## [KUTIPAN DOKUMEN]
* * * * *

Melalui kerjasama Prodi HKI dan Laboratorium Ilmu Pemerintahan, dihelat diskusi mengenai buku karangan Pradana Boy ZTF, PhD, yang bertajuk “Fatwa in Indonesia: An Analysis of Dominant Legal Ideas and Mode of Thought of Fatwa-Making Agencies and Their Implications in the Post-New Order Period.” Diskusi ini dipandu oleh Hasnan Bachtiar, M. Arif Zuhri dan Yana S. Hijri.
Buku ini diterbitkan oleh Amsterdam University Press pada 2018, yang berbasis disertasi doktoral penulisnya. Pradana Boy ZTF, PhD, selaku penulis, menamatkan pendidikan terakhirnya di National University of Singapore (NUS). Sementara itu, gelar sarjana dan magisternya berturut-turut diselesaikan di Jurusan Syariah UMM dan The Australian National University (ANU).

* * * * *

## [DATA MENTAH]
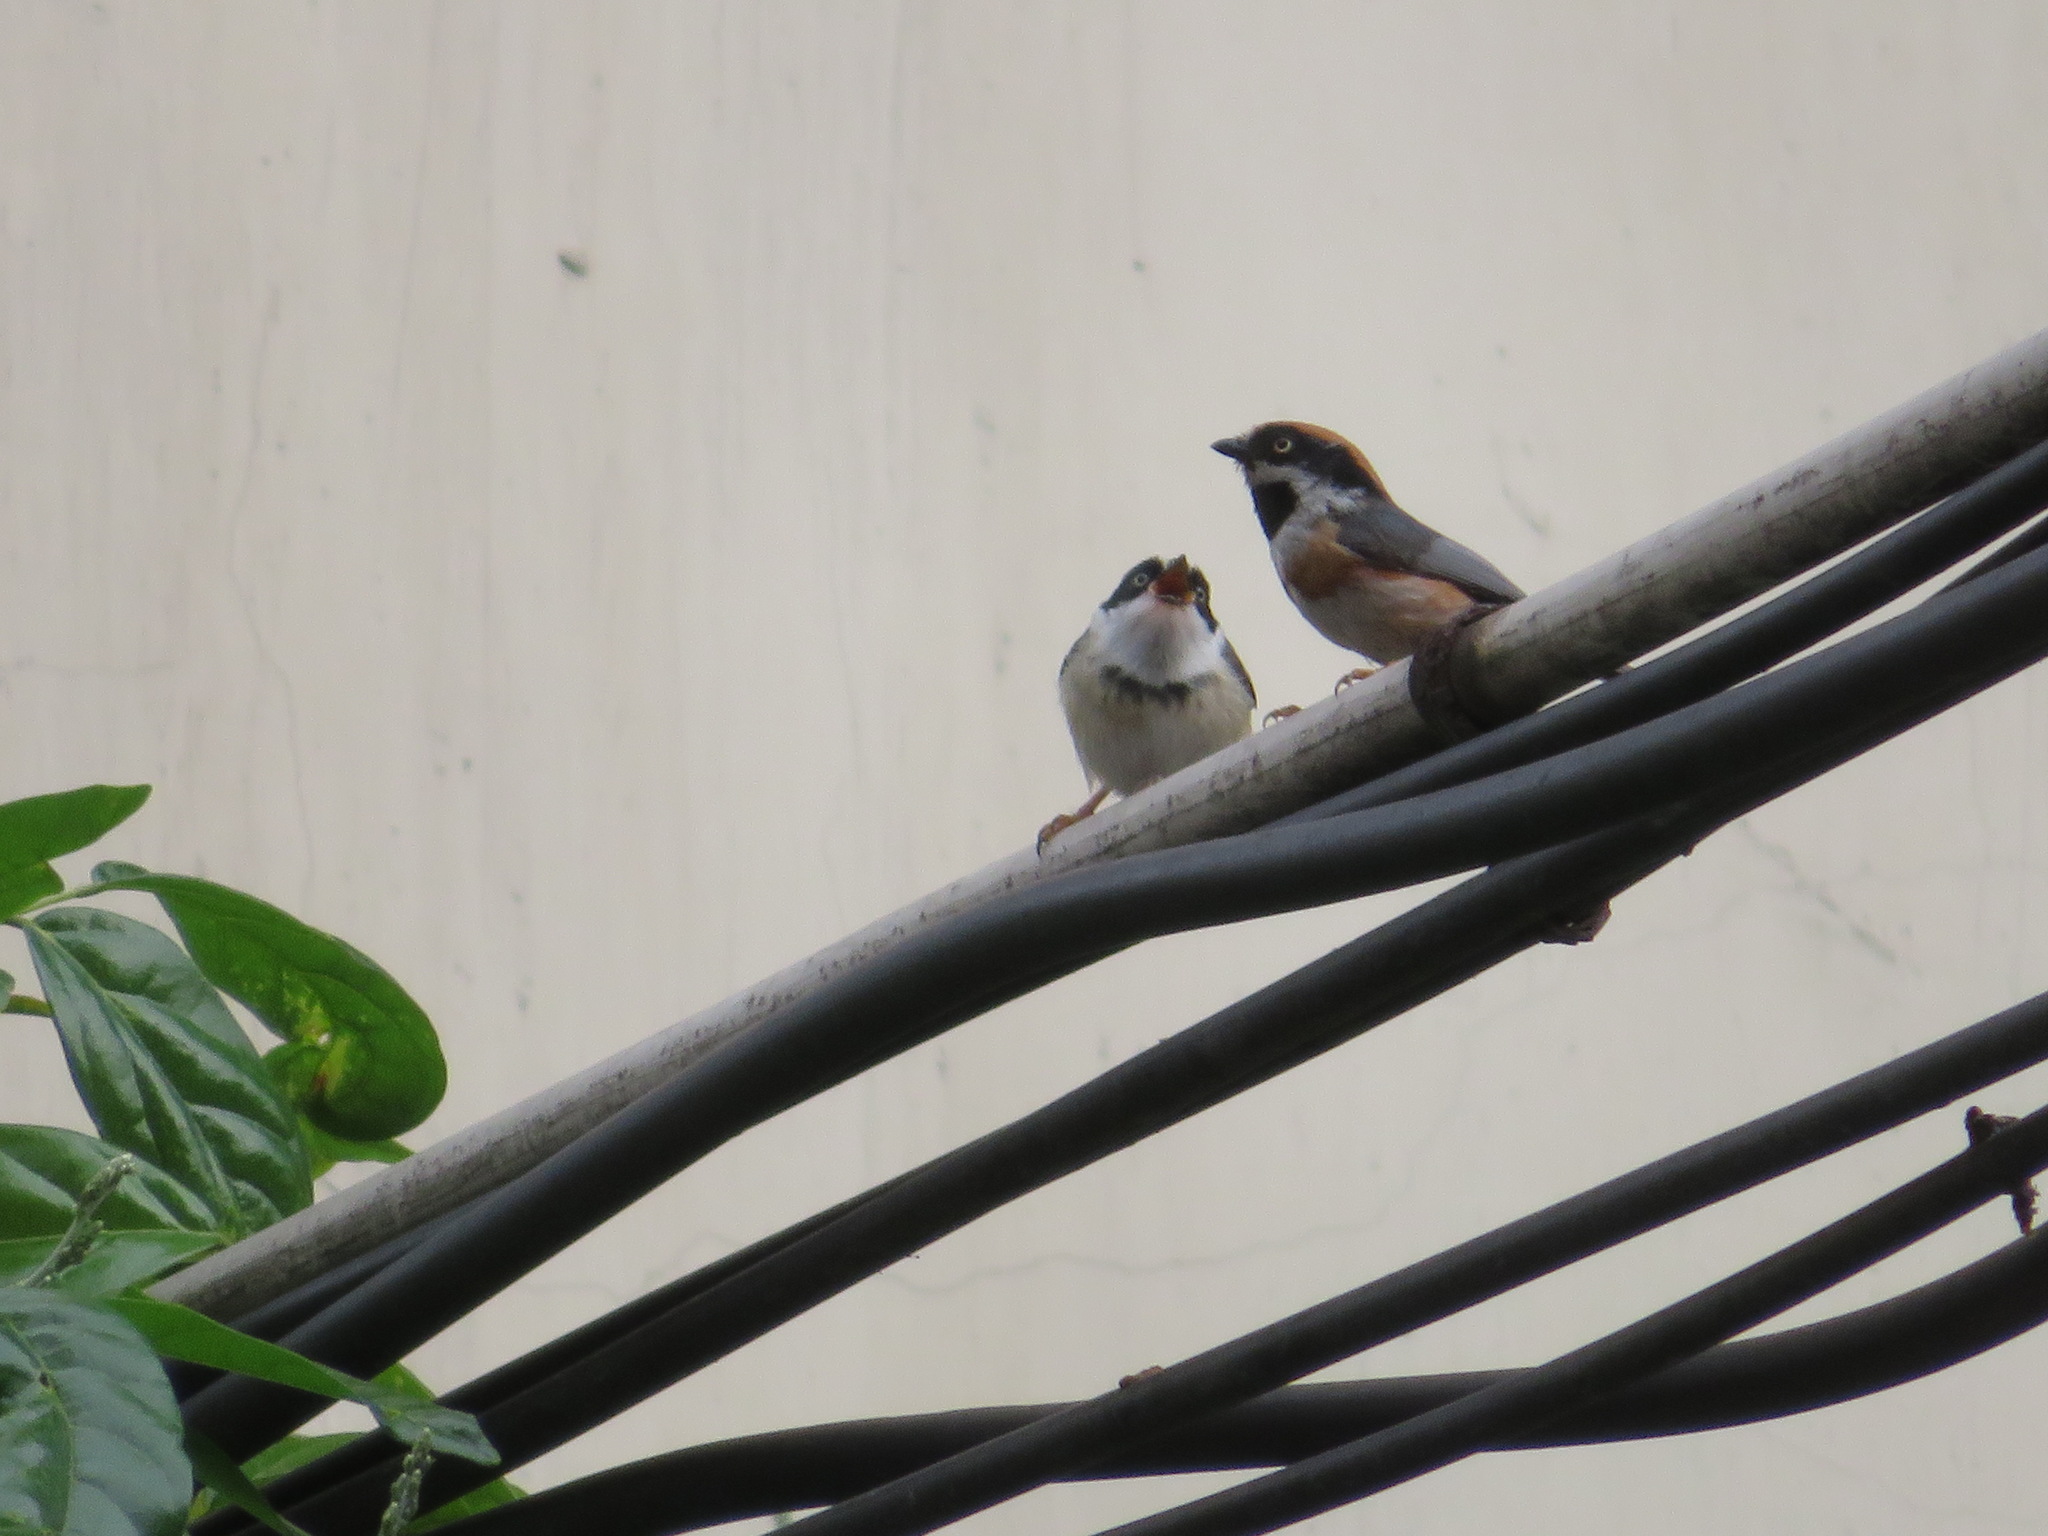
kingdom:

* * * * *

## [TANTANGAN A]
Sebutkan semua orang yang memandu diskusi buku dalam kutipan dokumen.
## [TANTANGAN B]
Menurut kutipan dokumen, di mana penulis buku itu menamatkan pendidikan terakhirnya?
## [TANTANGAN C]
Salin bagian dari kutipan dokumen, dimulai dari kata-kata yang memuat "Melalui kerjasama Prodi" dan berhenti setelah "National University (ANU).".
Baris-baris data ini tidak ada hubungannya dengan kutipan dokumen.

## [JAWABAN A]
Hasnan Bachtiar, M. Arif Zuhri, dan Yana S. Hijri.

## [JAWABAN B]
Di National University of Singapore (NUS).

## [JAWABAN C]
Melalui kerjasama Prodi HKI dan Laboratorium Ilmu Pemerintahan, dihelat diskusi mengenai buku karangan Pradana Boy ZTF, PhD, yang bertajuk “Fatwa in Indonesia: An Analysis of Dominant Legal Ideas and Mode of Thought of Fatwa-Making Agencies and Their Implications in the Post-New Order Period.” Diskusi ini dipandu oleh Hasnan Bachtiar, M. Arif Zuhri dan Yana S. Hijri.
Buku ini diterbitkan oleh Amsterdam University Press pada 2018, yang berbasis disertasi doktoral penulisnya. Pradana Boy ZTF, PhD, selaku penulis, menamatkan pendidikan terakhirnya di National University of Singapore (NUS). Sementara itu, gelar sarjana dan magisternya berturut-turut diselesaikan di Jurusan Syariah UMM dan The Australian National University (ANU).